Storm threat for Friday
This loop here is from the NAM-WRF model starting at 5 AM Friday until 7 PM. This is rough idea of what to expect for timing and type. As time grows closer, a few things can be ruled out. Tornadoes and damaging wind do not appear to be factor. These storms appear of a pulse variety, which with little upper air wind means what storms form will likely move slow and cause flash flood potential rain in isolated areas.
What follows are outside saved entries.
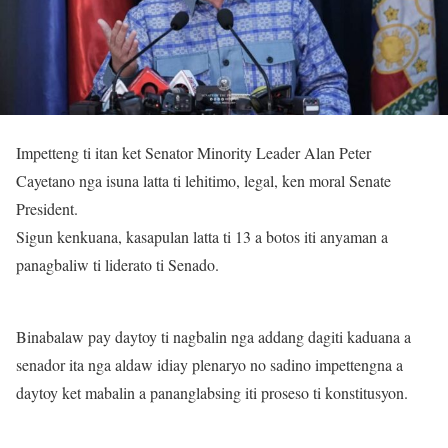
Impetteng ti itan ket Senator Minority Leader Alan Peter
Cayetano nga isuna latta ti lehitimo, legal, ken moral Senate
President.
Sigun kenkuana, kasapulan latta ti 13 a botos iti anyaman a
panagbaliw ti liderato ti Senado.
Binabalaw pay daytoy ti nagbalin nga addang dagiti kaduana a
senador ita nga aldaw idiay plenaryo no sadino impettengna a
daytoy ket mabalin a pananglabsing iti proseso ti konstitusyon.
As discussed in yesterday's update, there will be plenty of moisture, along with convective energy and cooler temperatures aloft that will touch off showers and thunderstorms, mainly in the afternoon into the wee hours of Saturday morning. There could be a few isolated showers around daylight along the coast, but those appear short lived and the region will clear out during the day. I am not going to rule out severe potential just yet. Anytime there is tropical air with cold air bearing down on the region, there is the threat for strong storms.
Stay tuned for updates.
The bowling balls continue to roll
After the warm up late week and cool down over the weekend, it appears that even cooler air is likely to start off in June. While it is early to tell, the gardeners and farmers will want to pay attention to frost threats in the middle part of next week. After that, a ridge appears to build in to warm the region for the second full weekend of June.
Drought concerns rising
Without question it has been a very dry spring for western and southern areas, and abnormally dry for eastern areas of the state. Northern Maine is down on rainfall for the month, but for the season is only off fractionally or in the case of Caribou, showing a surplus. All areas of the state are running below average for May, and it will end that way as the month closes out on Thursday.
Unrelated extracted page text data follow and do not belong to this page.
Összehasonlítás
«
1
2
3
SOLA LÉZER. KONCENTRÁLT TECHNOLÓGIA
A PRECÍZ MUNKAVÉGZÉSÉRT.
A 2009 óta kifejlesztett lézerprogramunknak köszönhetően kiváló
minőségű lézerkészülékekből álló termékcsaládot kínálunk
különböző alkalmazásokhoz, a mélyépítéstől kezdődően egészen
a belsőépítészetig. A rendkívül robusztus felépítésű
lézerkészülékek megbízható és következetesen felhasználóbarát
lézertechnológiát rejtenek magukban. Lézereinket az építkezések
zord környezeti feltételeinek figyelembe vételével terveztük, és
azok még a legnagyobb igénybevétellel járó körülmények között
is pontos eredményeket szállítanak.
Numbers not shown in the graphic but worth noting, our neighbors in New Hampshire are feeling the effects from the dry conditions, also. Manchester has only recorded 0.77" of rain for May and is down 2.97" from it's monthly average of 3.74". Concord has received slightly more at 1.01" for the month, off 2.39" of its average of 3.40". Seasonally (since March 1st) Manchester is down 4.29" and Concord is off 2.17" from normal. This information, along with the deficits for Portland and Augusta indicate the lack of rain is affecting much of southern New Hampshire, and is a regional problem for central New England.
The outlook for the first couple weeks of June aren't showing much relief from the drought conditions, either. For those who depend on well water, you should be conserving supply if you have not already. For the hikers, campers, those who want to burn off brush or have a bonfire, you need to stay in touch with the Maine Forest Service and local fire departments for permits and information. Wildfire concerns will persist until meaningful rain comes, and that could be awhile.
Outlook through Monday
Outside of a couple of minor adjustments to temperatures, the forecast hasn't changed much heading into the weekend. With the increased humidity, fog could be a concern for coastal areas Friday morning. I will keep the threat for severe storms in the forecast and may alter that in my update tomorrow pending on overnight data and review of conditions to the west.
As always, stay in touch with NWS Caribou for northern and eastern Maine and NWS Gray for western and southern Maine for official forecasts, bulletins, and information.